Telle est la question à laquelle il convient de répondre de toute urgence, depuis que les récentes crises économique et alimentaire nous ont fait prendre conscience de la grande vulnérabilité de nos sociétés et des menaces réelles d’un collapsus global et irréversible.

La communauté internationale ne pourra inverser durablement cette tendance qu’en agissant prioritairement et conjointement sur trois leviers : la Santé, l’Education et l’Agriculture.

Soigner, éduquer et nourrir constituent en effet les trois piliers du développement économique de toute région. On ne peut en effet pas soigner un individu correctement si ce dernier n’est pas convenablement nourri. Cela est tout particulièrement vrai dans les pays fortement touchés par le virus du Sida, comme en témoigne le Pr. Marc Gentilini, ancien Président de la Croix Rouge Française.

Aussi, ces trois secteurs devraient connaître, selon tout logique, une augmentation continue de leur budget et des dépenses publiques, du fait de leur dimension non seulement universelle, mais également stratégique pour tous les pays du monde.

Or, la comparaison de dépenses publiques allouées pour chacun de ces secteurs reflète une réalité toute autre, et inquiétante au regard des enjeux futurs, notamment alimentaires.

S’il ressort logiquement une dichotomie entre les dépenses réalisées par les pays riches et les pays pauvres pour chacun de ces trois secteurs, une tendance de fond et commune à tous les pays, s’observe : l’évolution négative des dépenses relatives à l’Agriculture en termes de PIB par rapport à celles, positives, réalisées dans le domaine de la Santé ou de l’Education.

En effet, alors que les dépenses de Santé sont passées en France de 3.8% en 1960 à 11.1% du PIB en 2006, en Allemagne de 6 à 10.6%, aux Etats-Unis de 5.1 à 15.3% ; de même les dépenses d’éducation ont partout augmenté, pour atteindre 6% du PIB en France en 2006, 5% en Allemagne ou 7.5% aux Etats-Unis. Or, sur la même période, on assiste à un recul marqué de la part de l’Agriculture dans les PIB : de 3.4% en 1990 à 2.9% pour l’Union Européenne, de 6.1% à 4.4% pour les Etats-Unis et de 32% à 28% pour les pays d’Afrique.

Deux enseignements peuvent être tirés.

Tout d’abord, tout comme les sous investissements cumulés en Agriculture n’ont pas permis d’atteindre les Objectifs du Millénaire en termes de réduction par deux du nombre de personnes sous alimentées dans le monde entre 1990 et 2005, les sous investissements réalisés aujourd’hui aggraveront la situation et il affecteront également l’atteinte des objectifs visés en termes de Santé publique et d’Education.
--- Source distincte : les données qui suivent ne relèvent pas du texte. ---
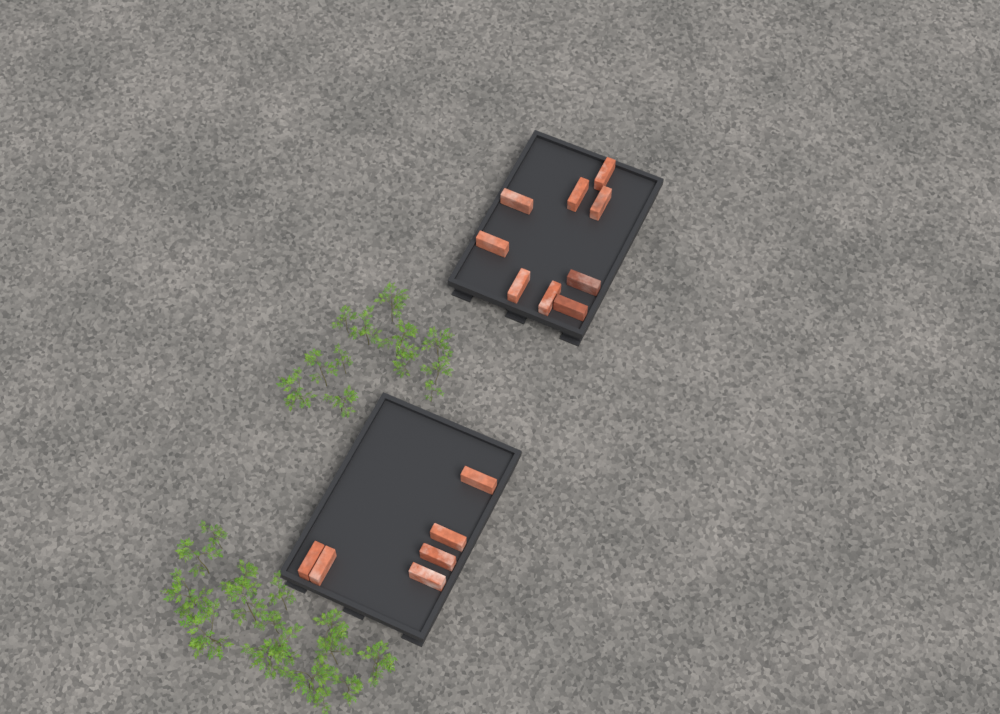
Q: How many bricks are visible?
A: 15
Ensuite, cette évolution des dépenses agricoles, contraire à toute logique économique, témoigne non seulement de l’importance secondaire accordée à l’Agriculture par rapport à la Santé et à l’Education, mais surtout de l’absence de toute considération stratégique. Aussi, une réelle menace pèse sur l’avenir et plus particulièrement sur l’Agriculture dans sa capacité à nourrir le monde, en quantité et en qualité.

Ne sacrifions donc pas l’avenir du monde l’autel de considérations idéologiques et politiques faisant du marché dérégulé le moteur unique du développement, alors que la période récente vient d’en démontrer les lacunes et imperfections. Au contraire, cherchons à promouvoir une croissance plus stable et plus pérenne en misant sur des actifs durables et réels, tels que l’Agriculture, dont on sait par ailleurs qu’ils seront toujours indispensables à notre développement futur.